Cyber Incident Victim: Redtone Digital
Date:
Oct 2022
Location:
Malaysia
Summary
A Malaysian telecommunications company, Redtone Digital, suffered a cyberattack by the DESORDEN Group, which claimed responsibility for breaching the company's network in retaliation for alleged media suppression of a prior breach involving another telecom firm. The attackers demanded public disclosure of incidents by victims and threatened further attacks on a third telecom provider if Malaysian journalists continued withholding coverage. DESORDEN exfiltrated data from the company, providing samples but not specifying the total volume or whether it would be sold or leaked. The group criticized local media and authorities for failing to report earlier breaches, asserting that affected customers and employees remained unaware of data compromises. No public statements or acknowledgments were issued by the targeted organization following the incident.
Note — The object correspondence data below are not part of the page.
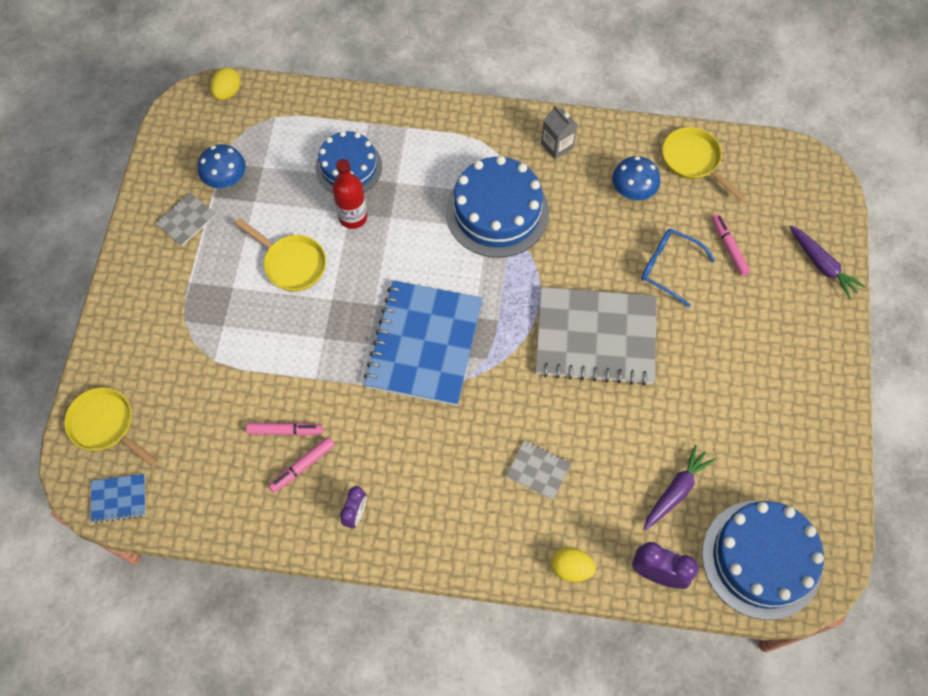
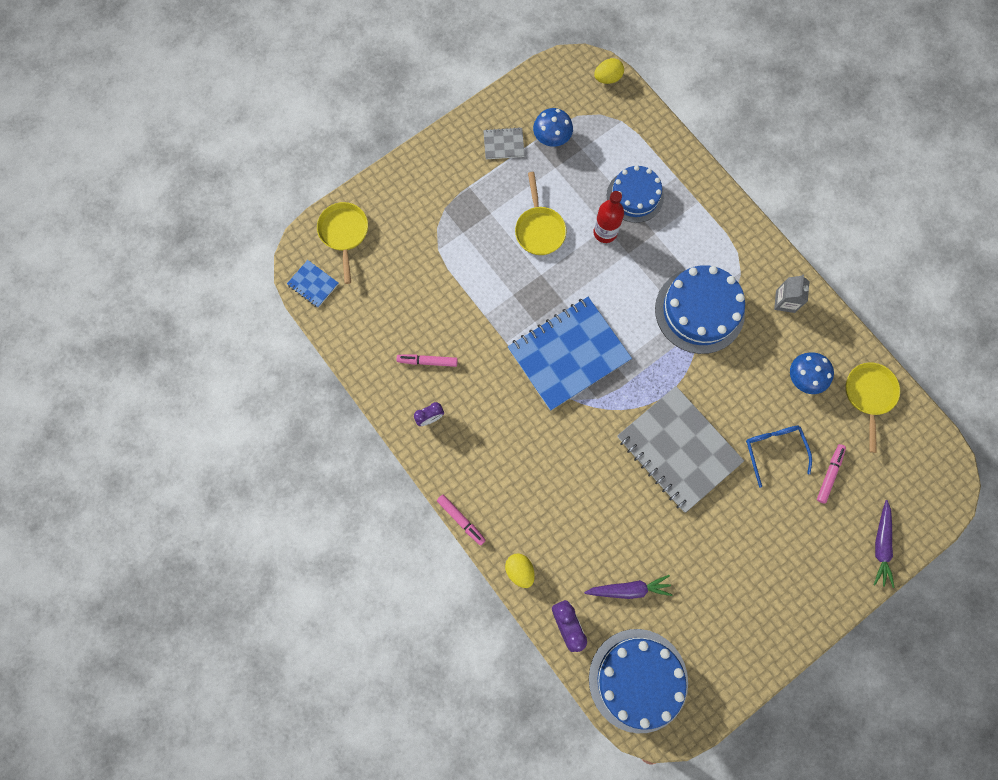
camera: 45 degrees right, 10 degrees up
(285, 431) = (438, 331): pink marker -> pink marker (461, 520)
(538, 470) = (559, 496): grey notebook -> none

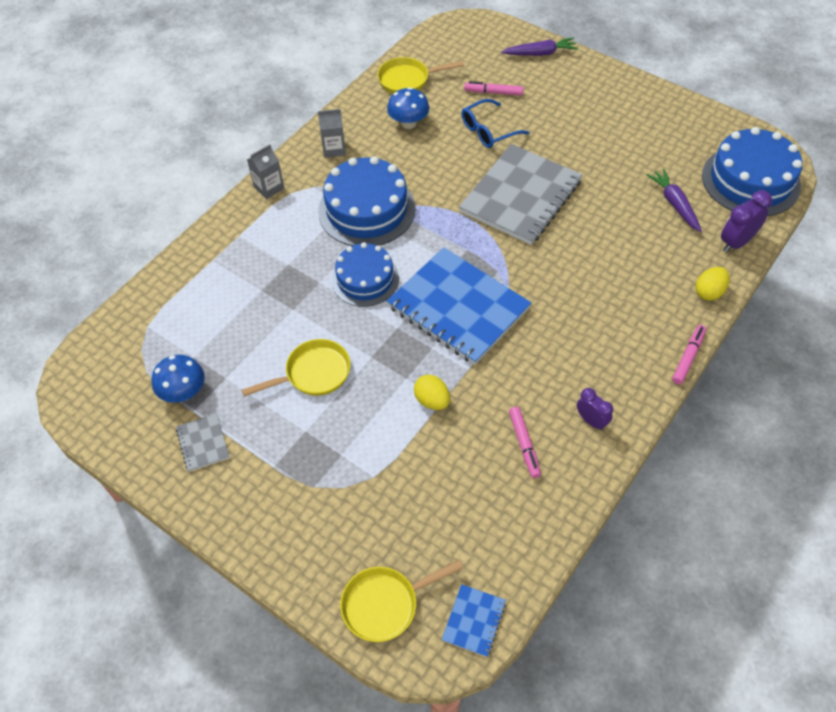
camera: 105 degrees left, 20 degrees down
(605, 232) = (299, 309): red bottle -> none
(607, 78) = (88, 354): yellow egg -> yellow egg (432, 400)
(635, 196) = (245, 292): blue cake -> blue cake (365, 279)
(749, 235) = (269, 188): none -> grey carton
| CIA Posture | Motives | Tactics, Techniques & Procedures |
|---|---|---|
| Available to members | 2 motives | 1 technique |
| Threat Actor | Type | Location |
|---|---|---|
| 1 actor | Available to members | Available to members |
Description
On September 19, 2022, the DESORDEN Group breached redONE Network Sdn Bhd, a Malaysian telecommunications provider. The attackers claimed responsibility but observed no public disclosure by the victim or media coverage in Malaysia. Following this, DESORDEN engaged with a Malaysian journalist who allegedly indicated requiring higher authorization to report on the incident, though the validity of this claim remains unverified. Dissatisfied with the lack of transparency, DESORDEN escalated by targeting REDTONE DIGITAL BHD NETWORK (redTONE) on October 1, 2022, identifying it as redONE’s previous owner. The group publicly claimed responsibility for both breaches on a hacking forum, emphasizing their intent to compel disclosure. They provided samples of exfiltrated data but did not specify the total volume or whether they intended to leak or sell the information. DESORDEN framed the redTONE attack as retaliation for the perceived cover-up of the redONE breach.
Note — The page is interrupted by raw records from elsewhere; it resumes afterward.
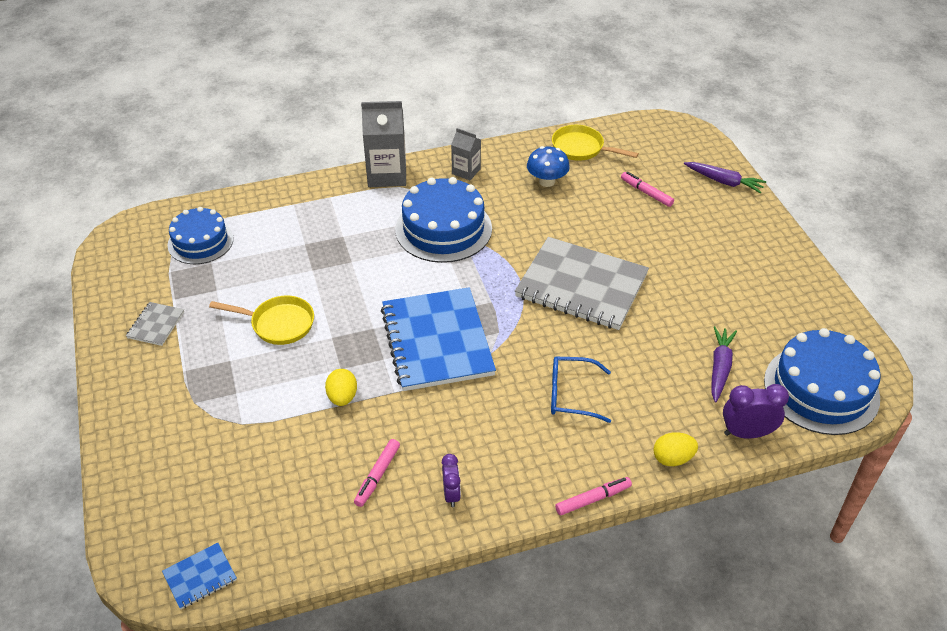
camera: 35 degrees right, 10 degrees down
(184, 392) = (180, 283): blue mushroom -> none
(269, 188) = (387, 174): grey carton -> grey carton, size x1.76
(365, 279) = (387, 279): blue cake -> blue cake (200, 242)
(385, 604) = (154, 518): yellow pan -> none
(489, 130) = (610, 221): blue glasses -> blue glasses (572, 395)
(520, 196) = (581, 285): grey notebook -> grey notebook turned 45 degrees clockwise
Neither redONE nor redTONE responded to external inquiries about the incidents as of October 6, 2022. DESORDEN issued a threat to attack a third Malaysian telecom company if local media continued suppressing breach reports. No Malaysian news outlets had covered either incident by the time of the article’s publication. The lack of disclosure left affected customers and employees unaware their data had been compromised. DESORDEN’s actions highlighted their operational pattern of leveraging repeated attacks to pressure victims into public acknowledgment, though neither telecom’s containment measures or breach impacts were disclosed. The group’s focus shifted to media accountability as a condition for halting further operations.